Extend the commentary on George W. Bush and the weapons inspections in Iraq, starting right after its final sentence.

> [Selected extract]
▬▬▬▬▬▬

This just isn’t a good time to be George W. Bush. United Nations inspectors combing Iraq for weapons of mass destruction have come up empty handed. Saddam Hussein has allowing them relatively unfettered access but all they’ve uncovered is a few unused shells.
Bush is nothing if not persistent when it comes to perceived world bad guys. Just yesterday he told an audience in St. Louis that Hussein is “a dangerous, dangerous man with dangerous, dangerous weapons.” Despite the repeated use dangerous, the rest of the world is unconvinced. German Chancellor Gerhard Schroder still talks about “peaceful solutions” and Germany and France is putting the brakes on war in the U.N. Security Council, waiting for evidence of Iraqi weapons of mass destruction to turn up.

▬▬▬▬▬▬

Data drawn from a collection
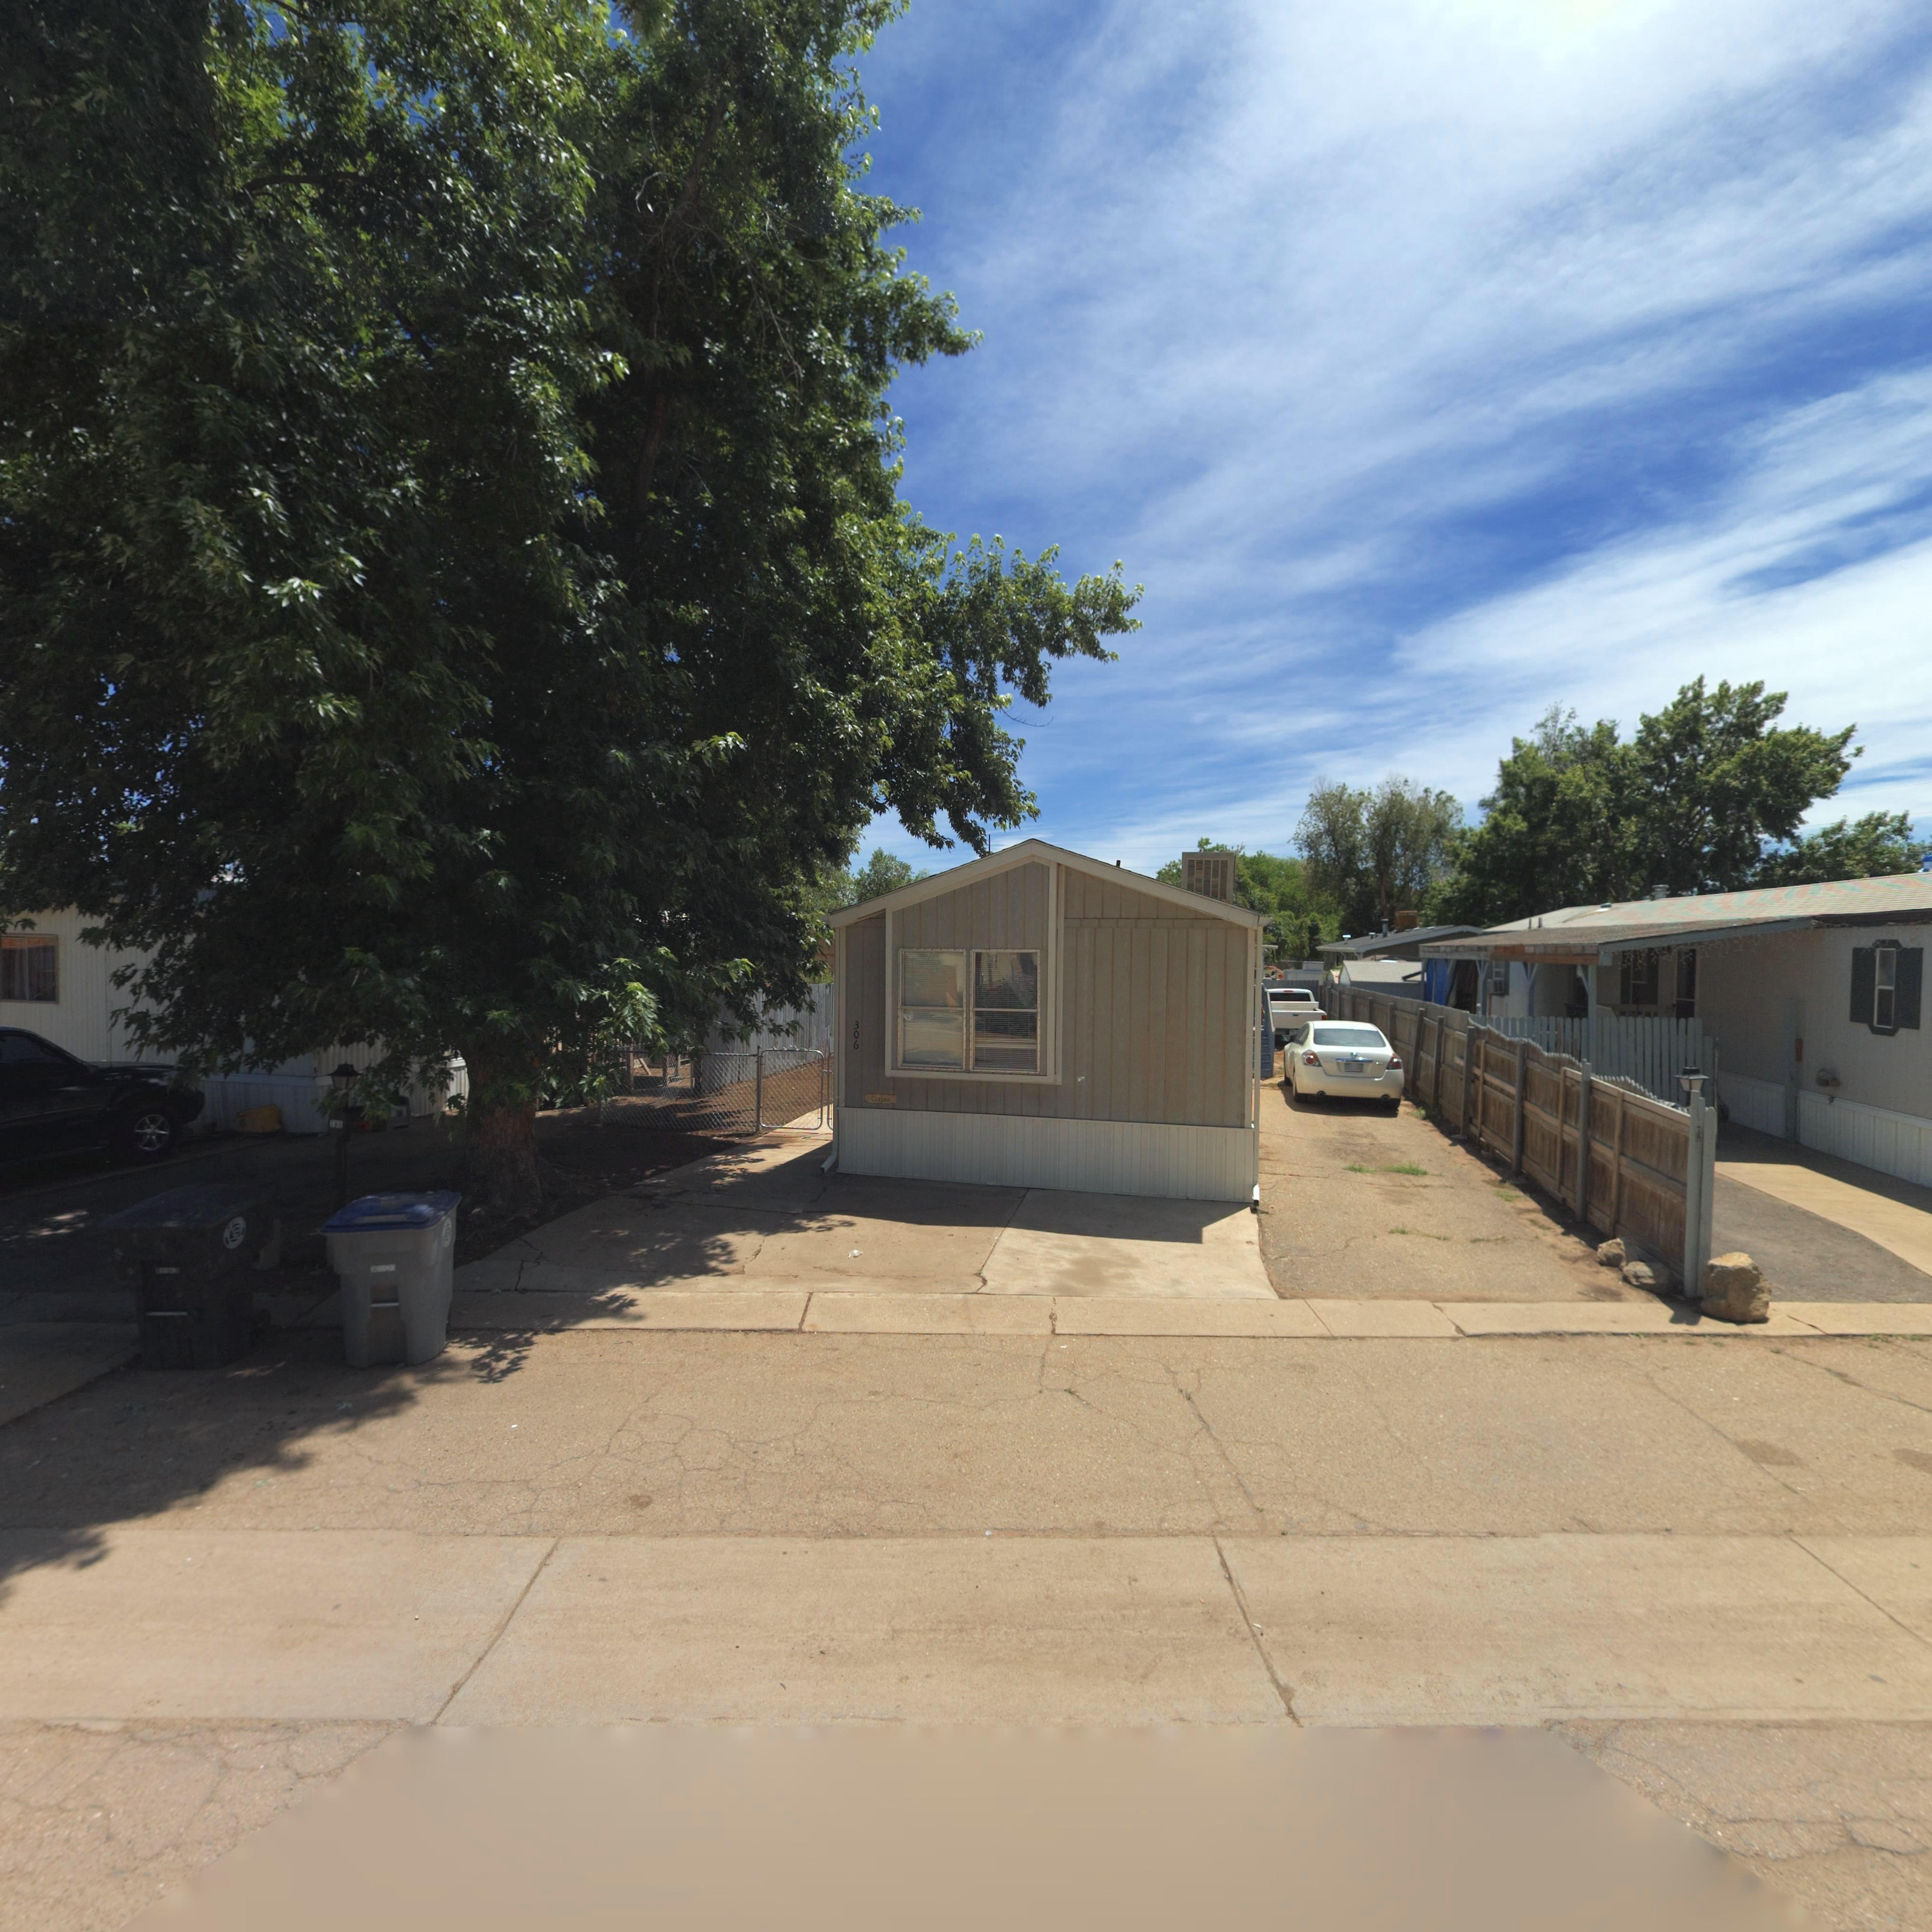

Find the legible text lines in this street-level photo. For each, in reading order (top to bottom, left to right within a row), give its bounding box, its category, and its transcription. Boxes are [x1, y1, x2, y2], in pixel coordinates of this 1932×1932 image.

[852, 1020, 860, 1050] StreetNumber: 306
[328, 1120, 342, 1129] StreetNumber: **6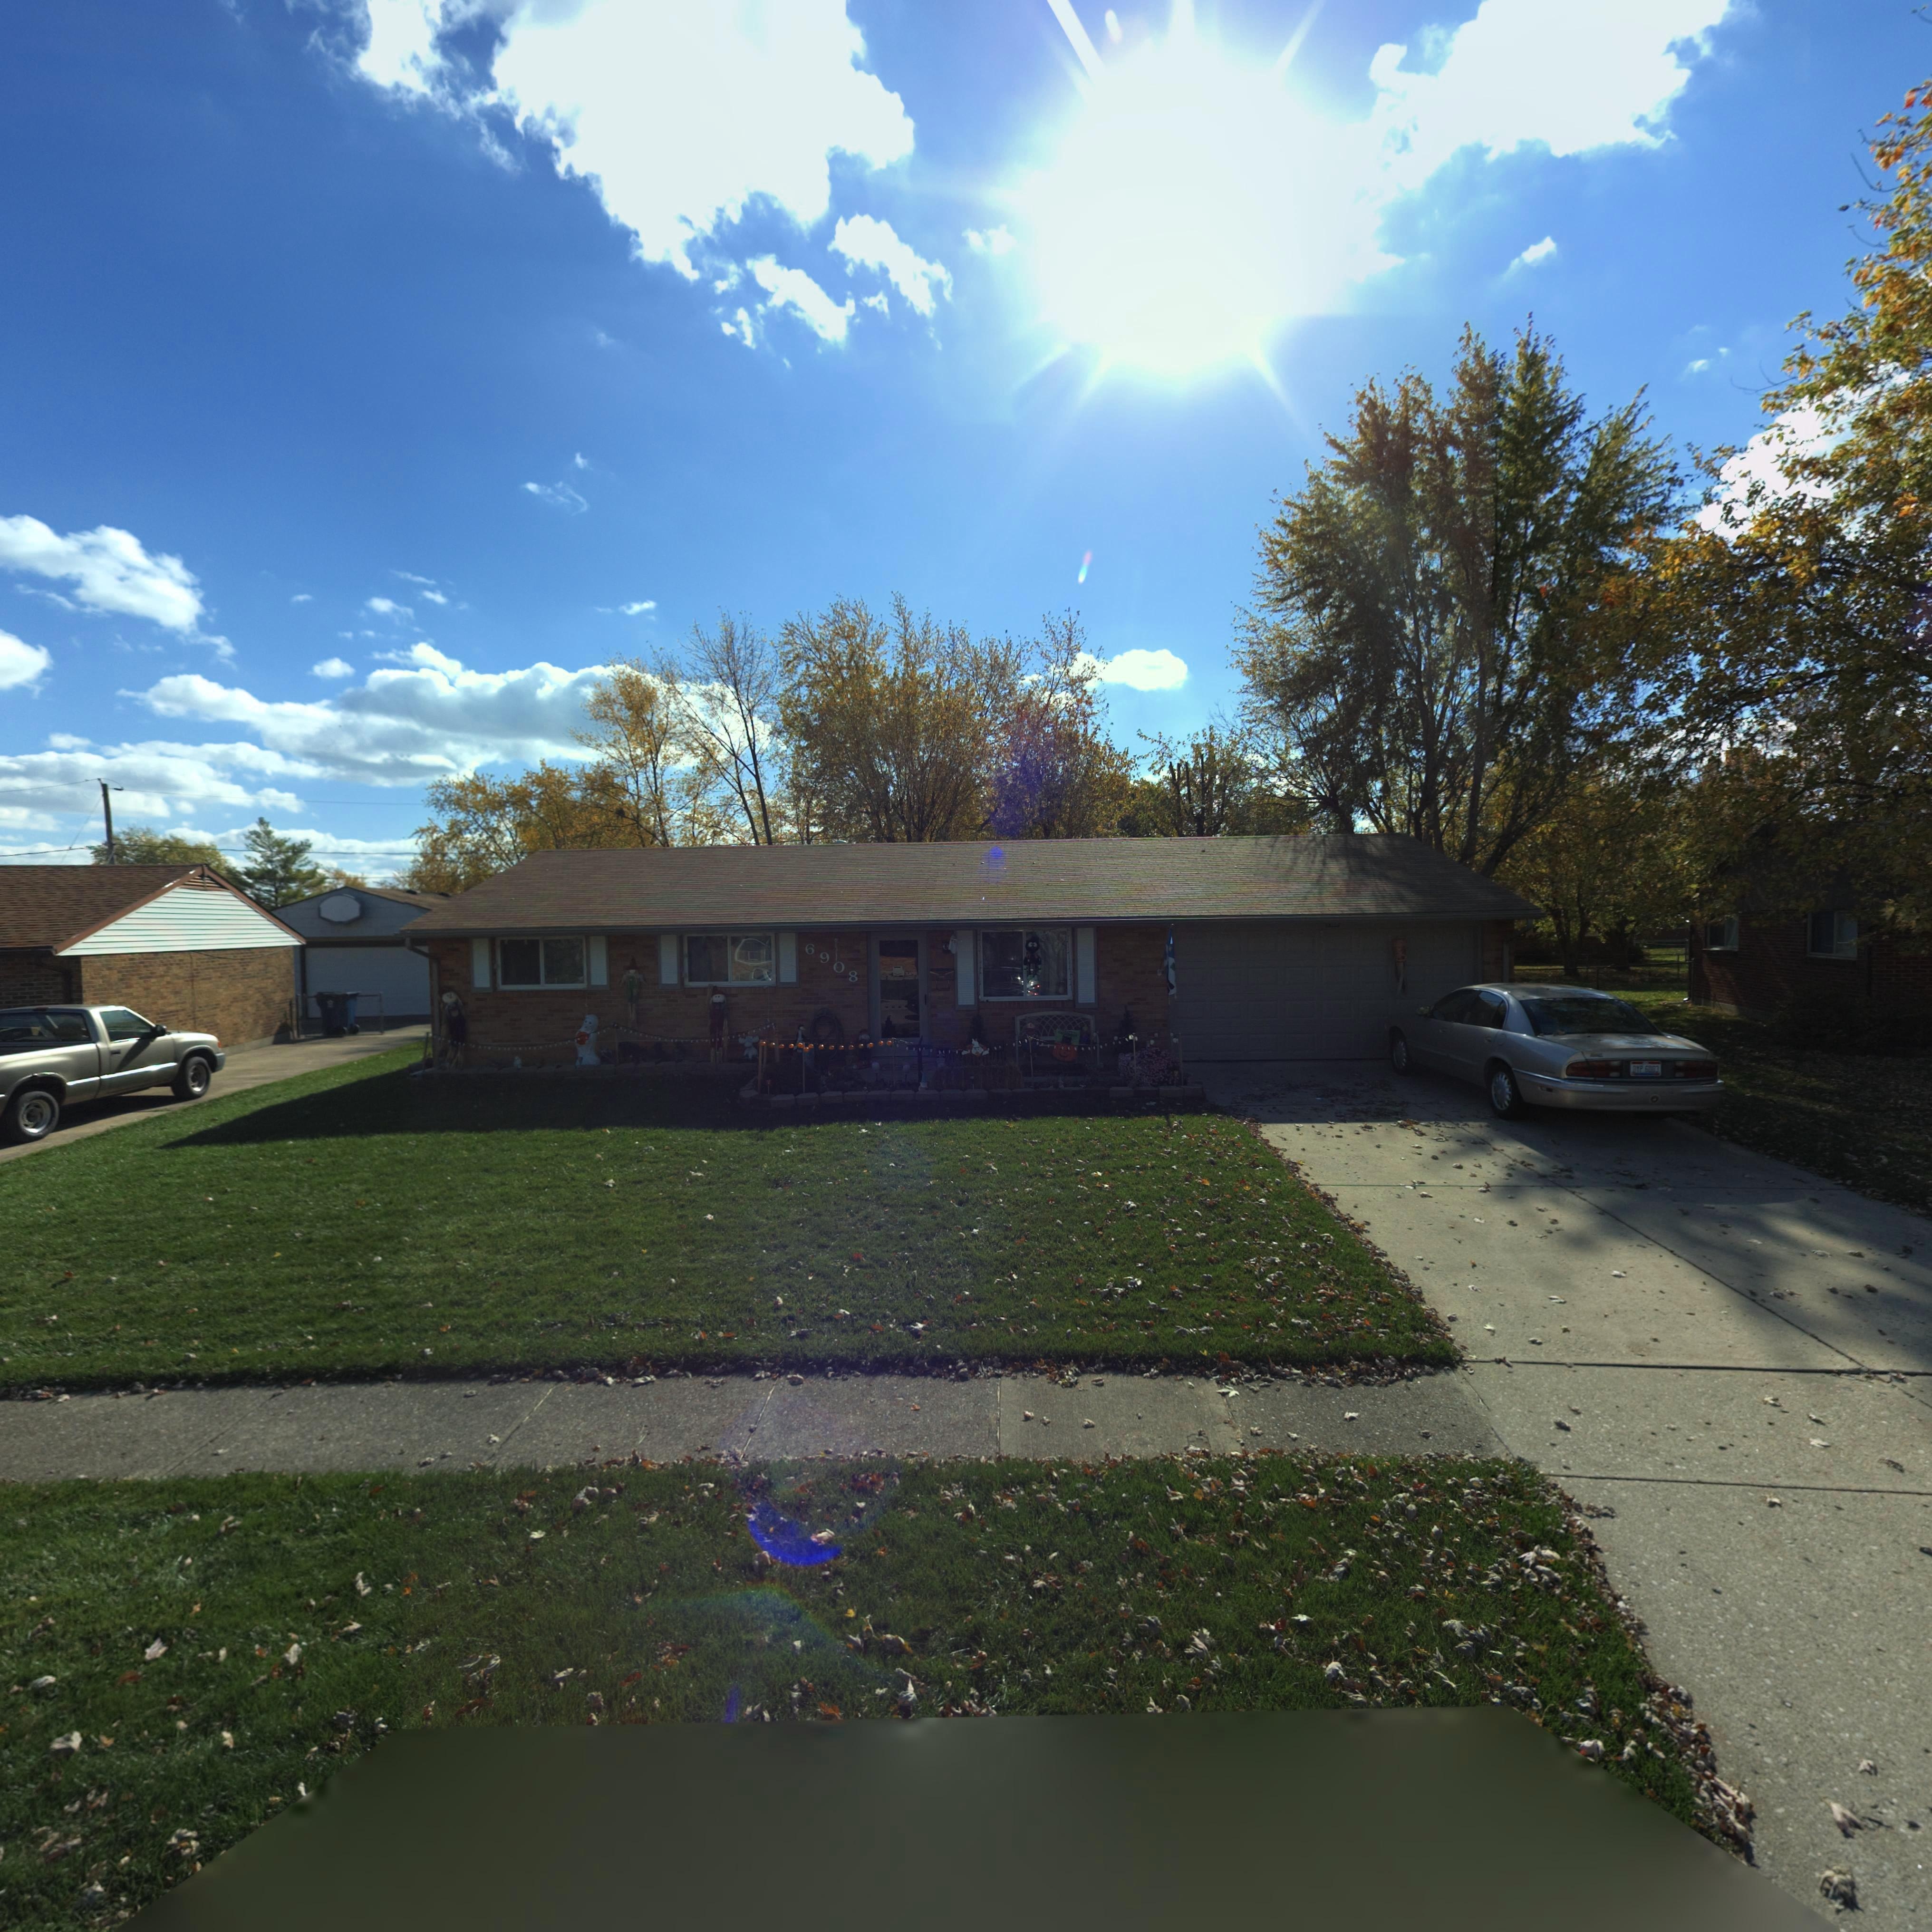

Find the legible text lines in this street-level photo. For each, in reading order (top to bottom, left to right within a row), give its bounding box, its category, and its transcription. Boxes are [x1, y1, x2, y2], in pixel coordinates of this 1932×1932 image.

[803, 941, 859, 985] StreetNumber: 6908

▬▬▬▬▬▬

> [Answer for the task]
It must frustrate our president to see that all these years of military sanctions against Iraq have been working. All the evidence uncovered by the U.N. inspectors prove that we can “win without war,” as one current slogan goes, and that we have in fact been winning. We’ve kept Saddam Hussein from rebuilding his military after the Gulf War. U.S. isolation of Iraq has been successful despite its numerous flaws. Saddam is not a threat.
Which brings us to real threats and to North Korea. President Bush and his team of war mongerers have been so busy looking at Iraq that they’ve given North Korea just sporadic attention. Recently-declassified reports show that the U.S. Central Intelligence Agency has known much more about North Korea’s nuclear bomb making over the last dozen years than anyone’s been admitting.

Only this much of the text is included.